## Required work
Restate word for word each line of the data, starting at the one containing "X596900Y373380D02*" and running through the last.

=-=-=-=-=

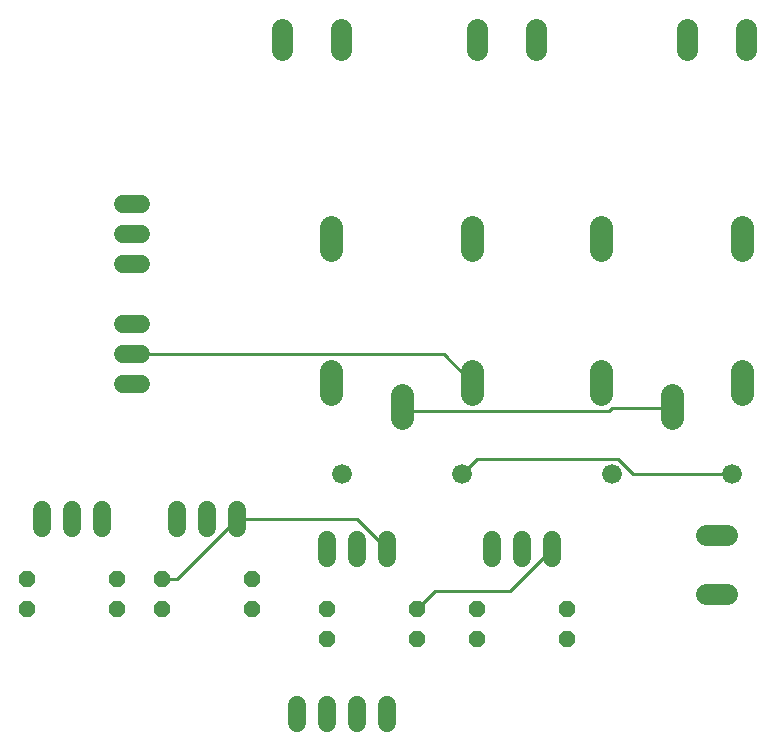
<source format=gbr>
G04 EAGLE Gerber RS-274X export*
G75*
%MOMM*%
%FSLAX34Y34*%
%LPD*%
%INBottom Copper*%
%IPPOS*%
%AMOC8*
5,1,8,0,0,1.08239X$1,22.5*%
G01*
%ADD10C,1.790700*%
%ADD11C,1.981200*%
%ADD12C,1.524000*%
%ADD13P,1.429621X8X202.500000*%
%ADD14C,1.508000*%
%ADD15P,1.429621X8X22.500000*%
%ADD16C,1.676400*%
%ADD17C,0.254000*%


D10*
X643954Y216300D02*
X626047Y216300D01*
X626047Y266300D02*
X643954Y266300D01*
X660000Y676847D02*
X660000Y694754D01*
X610000Y694754D02*
X610000Y676847D01*
X317100Y676847D02*
X317100Y694754D01*
X267100Y694754D02*
X267100Y676847D01*
D11*
X368300Y384556D02*
X368300Y364744D01*
X427990Y385064D02*
X427990Y404876D01*
X308610Y404876D02*
X308610Y385064D01*
X308610Y506984D02*
X308610Y526796D01*
X427990Y526796D02*
X427990Y506984D01*
X596900Y384556D02*
X596900Y364744D01*
X656590Y385064D02*
X656590Y404876D01*
X537210Y404876D02*
X537210Y385064D01*
X537210Y506984D02*
X537210Y526796D01*
X656590Y526796D02*
X656590Y506984D01*
D10*
X482200Y676847D02*
X482200Y694754D01*
X432200Y694754D02*
X432200Y676847D01*
D12*
X304800Y261620D02*
X304800Y246380D01*
X330200Y246380D02*
X330200Y261620D01*
X355600Y261620D02*
X355600Y246380D01*
X444500Y246380D02*
X444500Y261620D01*
X469900Y261620D02*
X469900Y246380D01*
X495300Y246380D02*
X495300Y261620D01*
D13*
X381000Y203200D03*
X304800Y203200D03*
X508000Y203200D03*
X431800Y203200D03*
D14*
X147240Y546100D02*
X132160Y546100D01*
X132160Y520700D02*
X147240Y520700D01*
X147240Y495300D02*
X132160Y495300D01*
X132160Y444500D02*
X147240Y444500D01*
X147240Y419100D02*
X132160Y419100D01*
X132160Y393700D02*
X147240Y393700D01*
D12*
X177800Y287020D02*
X177800Y271780D01*
X203200Y271780D02*
X203200Y287020D01*
X228600Y287020D02*
X228600Y271780D01*
X63500Y271780D02*
X63500Y287020D01*
X88900Y287020D02*
X88900Y271780D01*
X114300Y271780D02*
X114300Y287020D01*
D13*
X127000Y228600D03*
X50800Y228600D03*
D15*
X165100Y228600D03*
X241300Y228600D03*
D13*
X508000Y177800D03*
X431800Y177800D03*
X381000Y177800D03*
X304800Y177800D03*
D15*
X165100Y203200D03*
X241300Y203200D03*
D13*
X127000Y203200D03*
X50800Y203200D03*
D16*
X317500Y317500D03*
X419100Y317500D03*
X546100Y317500D03*
X647700Y317500D03*
D12*
X355600Y121920D02*
X355600Y106680D01*
X330200Y106680D02*
X330200Y121920D01*
X304800Y121920D02*
X304800Y106680D01*
X279400Y106680D02*
X279400Y121920D01*
D17*
X546100Y373380D02*
X596900Y373380D01*
X546100Y373380D02*
X543560Y370840D01*
X370840Y370840D01*
X368300Y373380D01*
X596900Y373380D02*
X596900Y374650D01*
X368300Y374650D02*
X368300Y373380D01*
X228600Y279400D02*
X177800Y228600D01*
X165100Y228600D01*
X330200Y279400D02*
X355600Y254000D01*
X330200Y279400D02*
X228600Y279400D01*
X459740Y218440D02*
X495300Y254000D01*
X459740Y218440D02*
X396240Y218440D01*
X381000Y203200D01*
X403860Y419100D02*
X139700Y419100D01*
X403860Y419100D02*
X427990Y394970D01*
X563880Y317500D02*
X647700Y317500D01*
X563880Y317500D02*
X551180Y330200D01*
X431800Y330200D01*
X419100Y317500D01*
M02*

</source>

=-=-=-=-=

## Task response
X596900Y373380D02*
X596900Y374650D01*
X368300Y374650D02*
X368300Y373380D01*
X228600Y279400D02*
X177800Y228600D01*
X165100Y228600D01*
X330200Y279400D02*
X355600Y254000D01*
X330200Y279400D02*
X228600Y279400D01*
X459740Y218440D02*
X495300Y254000D01*
X459740Y218440D02*
X396240Y218440D01*
X381000Y203200D01*
X403860Y419100D02*
X139700Y419100D01*
X403860Y419100D02*
X427990Y394970D01*
X563880Y317500D02*
X647700Y317500D01*
X563880Y317500D02*
X551180Y330200D01*
X431800Y330200D01*
X419100Y317500D01*
M02*

</source>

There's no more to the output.